• [Given data]
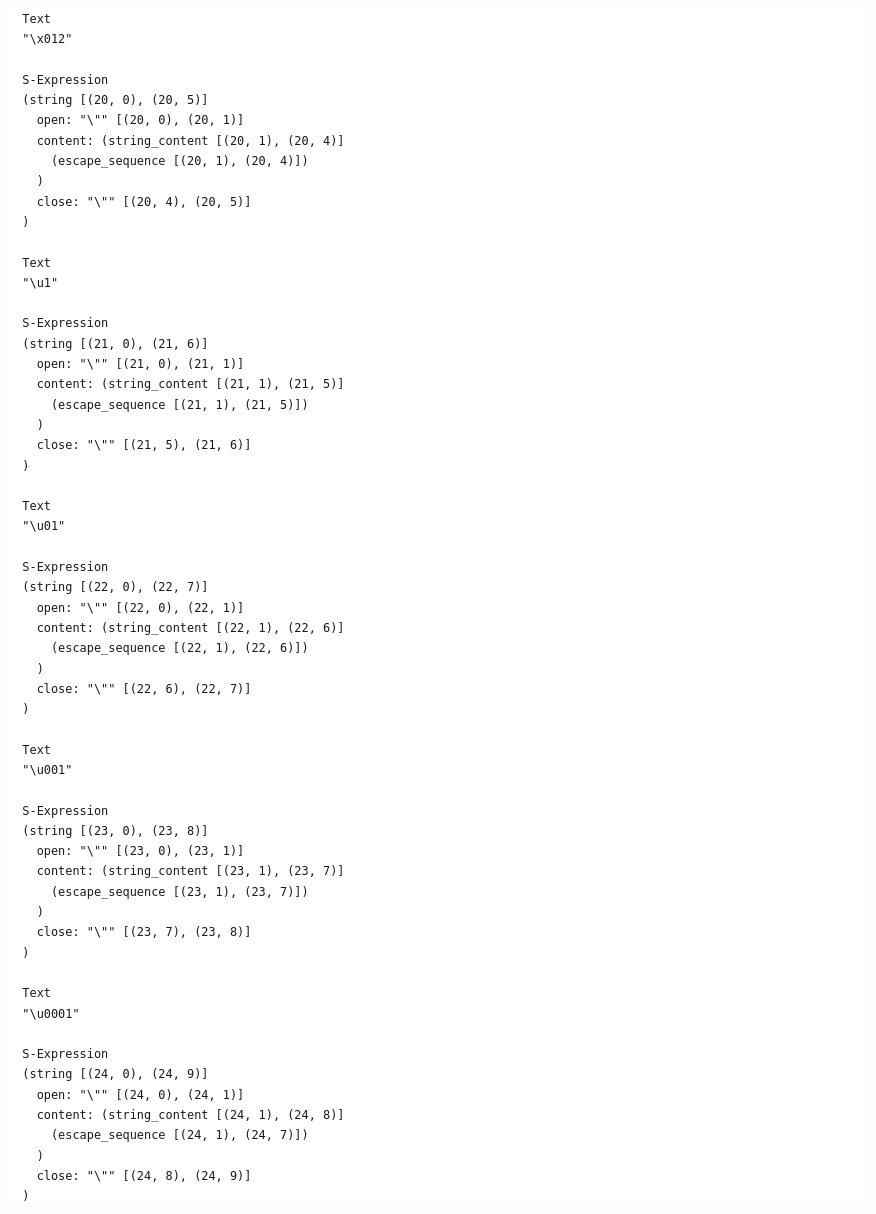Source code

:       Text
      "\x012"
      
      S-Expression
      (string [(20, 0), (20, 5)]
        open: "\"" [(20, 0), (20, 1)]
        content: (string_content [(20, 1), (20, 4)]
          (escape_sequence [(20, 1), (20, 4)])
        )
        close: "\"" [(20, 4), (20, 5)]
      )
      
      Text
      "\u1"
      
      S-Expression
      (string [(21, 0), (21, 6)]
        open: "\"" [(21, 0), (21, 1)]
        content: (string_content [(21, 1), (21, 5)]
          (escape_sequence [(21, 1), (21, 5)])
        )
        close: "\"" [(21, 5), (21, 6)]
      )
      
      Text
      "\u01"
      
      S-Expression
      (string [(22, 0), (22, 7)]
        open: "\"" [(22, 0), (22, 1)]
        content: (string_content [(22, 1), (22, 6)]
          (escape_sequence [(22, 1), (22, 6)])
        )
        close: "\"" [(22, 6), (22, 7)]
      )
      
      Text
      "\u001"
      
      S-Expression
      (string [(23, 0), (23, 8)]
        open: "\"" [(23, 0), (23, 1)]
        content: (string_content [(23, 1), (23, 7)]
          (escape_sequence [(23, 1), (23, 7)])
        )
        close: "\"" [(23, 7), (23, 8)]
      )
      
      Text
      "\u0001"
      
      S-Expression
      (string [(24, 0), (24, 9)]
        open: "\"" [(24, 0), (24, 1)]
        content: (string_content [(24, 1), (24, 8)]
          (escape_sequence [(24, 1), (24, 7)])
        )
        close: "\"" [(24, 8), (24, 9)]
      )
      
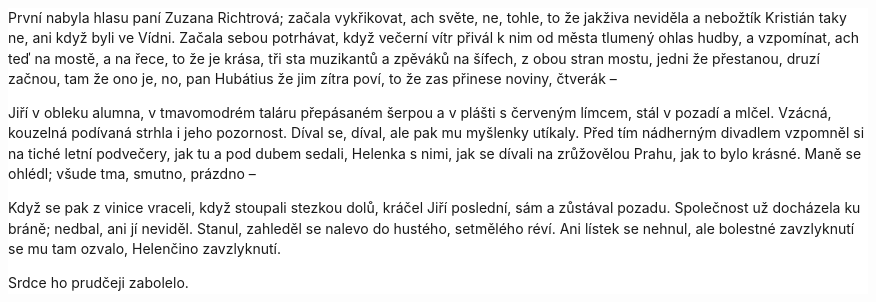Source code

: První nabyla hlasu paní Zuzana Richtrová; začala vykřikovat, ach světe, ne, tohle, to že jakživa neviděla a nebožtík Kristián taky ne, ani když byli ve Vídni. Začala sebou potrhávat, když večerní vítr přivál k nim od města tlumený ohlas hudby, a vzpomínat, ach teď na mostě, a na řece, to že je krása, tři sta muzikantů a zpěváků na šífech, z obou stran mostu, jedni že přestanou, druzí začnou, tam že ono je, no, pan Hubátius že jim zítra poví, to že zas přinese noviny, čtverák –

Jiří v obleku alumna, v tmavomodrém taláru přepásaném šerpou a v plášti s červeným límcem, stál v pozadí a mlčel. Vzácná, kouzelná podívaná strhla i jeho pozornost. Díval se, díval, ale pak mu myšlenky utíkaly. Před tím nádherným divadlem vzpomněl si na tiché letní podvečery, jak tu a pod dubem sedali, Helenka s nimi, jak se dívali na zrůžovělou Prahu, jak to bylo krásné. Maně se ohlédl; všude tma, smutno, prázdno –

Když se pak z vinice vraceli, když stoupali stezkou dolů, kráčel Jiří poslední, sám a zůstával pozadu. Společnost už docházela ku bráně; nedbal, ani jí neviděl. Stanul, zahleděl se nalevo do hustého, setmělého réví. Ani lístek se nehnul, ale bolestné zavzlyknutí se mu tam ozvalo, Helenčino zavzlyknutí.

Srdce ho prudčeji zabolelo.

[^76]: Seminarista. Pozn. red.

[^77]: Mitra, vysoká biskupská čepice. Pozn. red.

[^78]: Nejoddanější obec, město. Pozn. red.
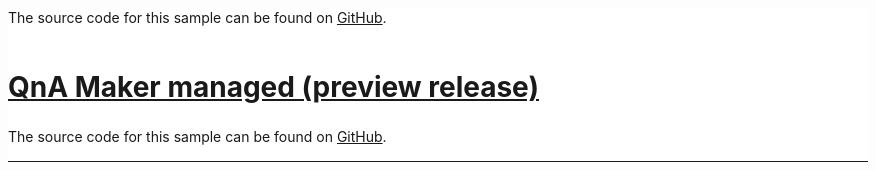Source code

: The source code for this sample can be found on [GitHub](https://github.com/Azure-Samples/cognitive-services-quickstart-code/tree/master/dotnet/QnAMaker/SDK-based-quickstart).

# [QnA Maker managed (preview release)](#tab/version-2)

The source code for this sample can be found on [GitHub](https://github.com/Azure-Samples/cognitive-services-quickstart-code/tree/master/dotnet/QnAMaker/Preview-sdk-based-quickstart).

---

• [How to complete this task] How many lines of the records contain the string "github"? Respond with the number alone.

• [Answer space] 2